Na początek mam dla Was radę- słuchajcie Anci! W pełni podzielam jej zdanie- operacja to ostateczność a neurochirurg na pewno skieruje na operację, poza tym żadnych masaży kręgosłupa. Czytałem też na innych forach, że po operacji (jeśli się uda) jest ulga na 2-3 lata a potem i tak bóle wracają. Ja mam przepuklinę w okolicach L-S (nie wykluczone, że w dwóch dyskach, ponieważ tomograf nie jest zbyt dokładny a rezonans jest zbyt drogi Chodziłem z tym kilka miesięcy (myślałem że samo przejdzie ) po czym udałem się do ortopedy zza wschodniej granicy, który zastosował mi akupresurę- trochę pomogło ale powiedział, że gdybym przyszedł z tym wcześniej to dałby radę . Trochę też pomogły zastrzyki Nivalin bodajże. Po półtorej miesiąca ten sam lekarz skierował mnie na zabiegi fizykoterapeutyczne. I tu nastąpił przełom! Najbardziej pomogły mi gorące okłady borowinowe i elektrostymulacja, poza tym miałem też magnetronik, naświetlanie laserem i hydromasaże. Dziś po niecałych 3 miesiącach w miarę normalnie funkcjonuję (sam zakładam skarpety ), z tygodnia na tydzień czuję się lepiej, w miarę normalnie chodzę i potrafię ustać na jednej nodze na palcach- na pięcie trochę gorzej. Trochę mnie jeszcze ciągnie przy schylaniu i nie mogę zbyt długo siedzieć. Teraz czekam aż przepuklina się wchłonie i mam nadzieję że będzie ok (sąsiad miał coś podobnego i mu się wchłonęło- teraz śmiga na rowerku jak gdyby nigdy nic ). Najlepszym ćwiczeniem ( bo nie obciążającym kręgosłupa) jest pływanie na plecach kilka razy w tygodniu.
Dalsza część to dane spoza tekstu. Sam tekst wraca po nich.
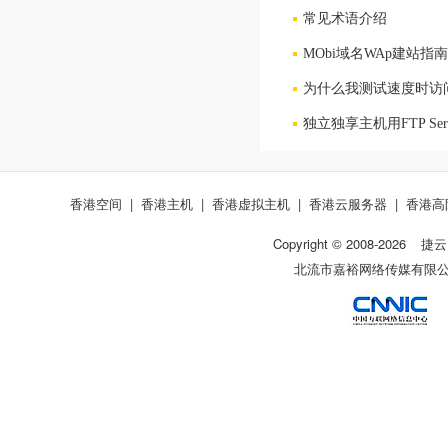
常见术语介绍
MObi域名WAp建站指南
为什么我测试速度时访
独立独享主机用FTP Se
香港空间
|
香港主机
|
香港虚拟主机
|
香港云服务器
|
香港高
Copyright © 2008-
2026
捷云
北流市嘉裕网络传媒有限公司 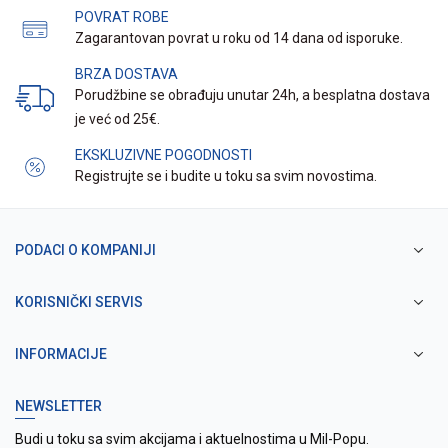
POVRAT ROBE
Zagarantovan povrat u roku od 14 dana od isporuke.
BRZA DOSTAVA
Porudžbine se obrađuju unutar 24h, a besplatna dostava
je već od 25€.
EKSKLUZIVNE POGODNOSTI
Registrujte se i budite u toku sa svim novostima.
PODACI O KOMPANIJI
KORISNIČKI SERVIS
INFORMACIJE
NEWSLETTER
Budi u toku sa svim akcijama i aktuelnostima u Mil-Popu.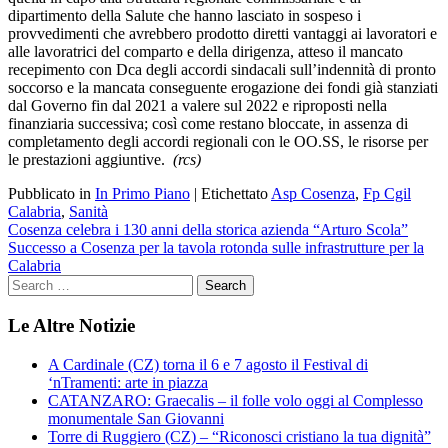
dipartimento della Salute che hanno lasciato in sospeso i
provvedimenti che avrebbero prodotto diretti vantaggi ai lavoratori e
alle lavoratrici del comparto e della dirigenza, atteso il mancato
recepimento con Dca degli accordi sindacali sull’indennità di pronto
soccorso e la mancata conseguente erogazione dei fondi già stanziati
dal Governo fin dal 2021 a valere sul 2022 e riproposti nella
finanziaria successiva; così come restano bloccate, in assenza di
completamento degli accordi regionali con le OO.SS, le risorse per
le prestazioni aggiuntive.
(rcs)
Pubblicato in
In Primo Piano
|
Etichettato
Asp Cosenza
,
Fp Cgil
Calabria
,
Sanità
Navigazione
Cosenza celebra i 130 anni della storica azienda “Arturo Scola”
Successo a Cosenza per la tavola rotonda sulle infrastrutture per la
articoli
Calabria
Le Altre Notizie
A Cardinale (CZ) torna il 6 e 7 agosto il Festival di
‘nTramenti: arte in piazza
CATANZARO: Graecalis – il folle volo oggi al Complesso
monumentale San Giovanni
Torre di Ruggiero (CZ) – “Riconosci cristiano la tua dignità”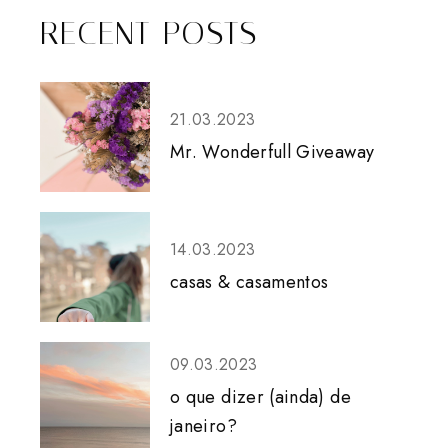
RECENT POSTS
21.03.2023
Mr. Wonderfull Giveaway
14.03.2023
casas & casamentos
09.03.2023
o que dizer (ainda) de
janeiro?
Dla tych którzy nie wiedzą gdzie zacząć leczenie radziłbym pójść do rodzinnego i wymusić (po dobroci nie da) skierowanie na zabiegi fizykoterapeutyczne oraz borowinę lub wosk rozgrzewający. Dla zamożniejszych proponuję załatwić sobie turnus rehabilitacyjny.
Tadeo lekarz o którym wspominałem jast z Pobierowa ale ponoć w Szczecinie też gdzieś przyjmuje, nazywa się Kuriło, mam do niego tel. ale nie wiem czy mogę tu podać.
Jeszcze słówko do Anci. Powiedz swojemu TŻ (co to wogóle oznacza?) że dobre po tym wszystkim jest też kopnąć się do Lądka Zdroju na kąpiele radoczynne. Też się tam wybiorę, jak wrócę to napiszę czy pomaga.
Ale się rozpisałem
Pozdrawiam wszystkich serdecznie i życzę powrotu do zdrowia!